Now, shares are down 71% from these highs, although they are up 40% from their mid-May lows around $24. Looking ahead, investors want to see signs of margin expansion and earnings growth, however, the company has so far failed to deliver on these metrics.
Inside the Numbers
In Q2, Chewy's revenue increased by 13% to $2.4 billion and slightly beat consensus expectations. This was a drop from 27% growth in last year's Q2. A big factor in slowing revenue growth is that the number of active customers only grew by 2%, reaching 20.5 million.
A silver lining is that net sales per active customer increased by 14% to $462. However, some of this is due to inflation as the company has been raising prices. The company expects consumer spending to remain weak due to inflation and reduced its full-year guidance to $10 billion from its previous $10.2 billion.

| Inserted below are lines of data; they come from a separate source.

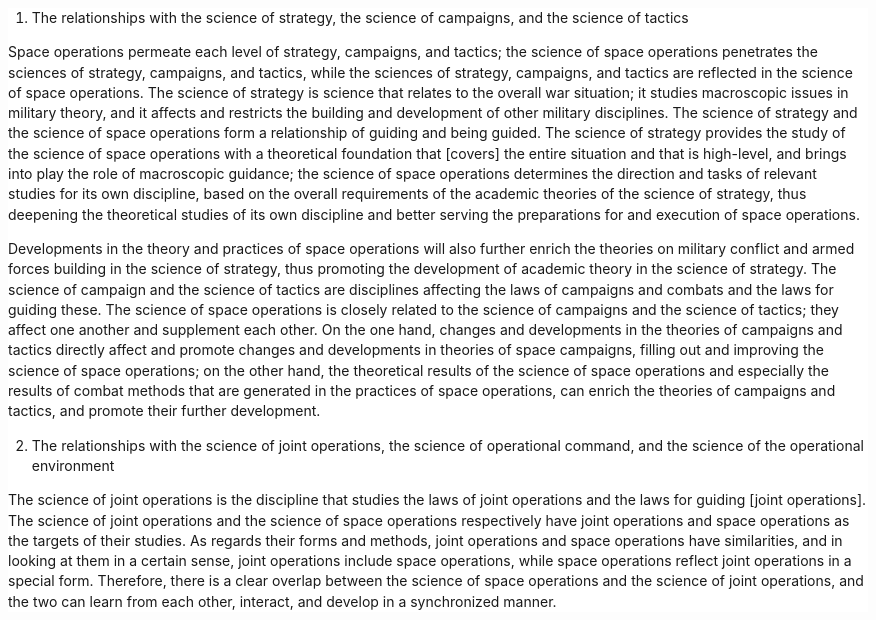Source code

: 1. The relationships with the science of strategy, the science of campaigns, and the science of tactics

Space operations permeate each level of strategy, campaigns, and tactics; the science of space operations penetrates the
sciences of strategy, campaigns, and tactics, while the sciences of strategy, campaigns, and tactics are reflected in
the science of space operations. The science of strategy is science that relates to the overall war situation; it
studies macroscopic issues in military theory, and it affects and restricts the building and development of other
military disciplines. The science of strategy and the science of space operations form a relationship of guiding and
being guided. The science of strategy provides the study of the science of space operations with a theoretical
foundation that [covers] the entire situation and that is high-level, and brings into play the role of macroscopic
guidance; the science of space operations determines the direction and tasks of relevant studies for its own discipline,
based on the overall requirements of the academic theories of the science of strategy, thus deepening the theoretical
studies of its own discipline and better serving the preparations for and execution of space operations.

Developments in the theory and practices of space operations will also further enrich the theories on military conflict
and armed forces building in the science of strategy, thus promoting the development of academic theory in the science
of strategy. The science of campaign and the science of tactics are disciplines affecting the laws of campaigns and
combats and the laws for guiding these. The science of space operations is closely related to the science of campaigns
and the science of tactics; they affect one another and supplement each other. On the one hand, changes and developments
in the theories of campaigns and tactics directly affect and promote changes and developments in theories of space
campaigns, filling out and improving the science of space operations; on the other hand, the theoretical results of the
science of space operations and especially the results of combat methods that are generated in the practices of space
operations, can enrich the theories of campaigns and tactics, and promote their further development.

2. The relationships with the science of joint operations, the science of operational command, and the science of the
operational environment

The science of joint operations is the discipline that studies the laws of joint operations and the laws for guiding
[joint operations]. The science of joint operations and the science of space operations respectively have joint
operations and space operations as the targets of their studies. As regards their forms and methods, joint operations
and space operations have similarities, and in looking at them in a certain sense, joint operations include space
operations, while space operations reflect joint operations in a special form. Therefore, there is a clear overlap
between the science of space operations and the science of joint operations, and the two can learn from each other,
interact, and develop in a synchronized manner.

Another positive is that gross profit margins increased due to higher prices and better logistics management. The company also managed to become free-cash flow profitable for the quarter despite spending $48 million on infrastructure.
The bull case for Chewy is that the company remains in growth mode despite most e-commerce companies seeing steep declines. This is primarily because of the resilience in pet spending due to its powerful trend. First-half revenue for Chewy came in at $4.9 billion, a healthy increase from last year's first-half revenue of $4.3 billion.
Further, it continues to see higher profit margins from its investments in logistics and increasing sales of higher-margin items.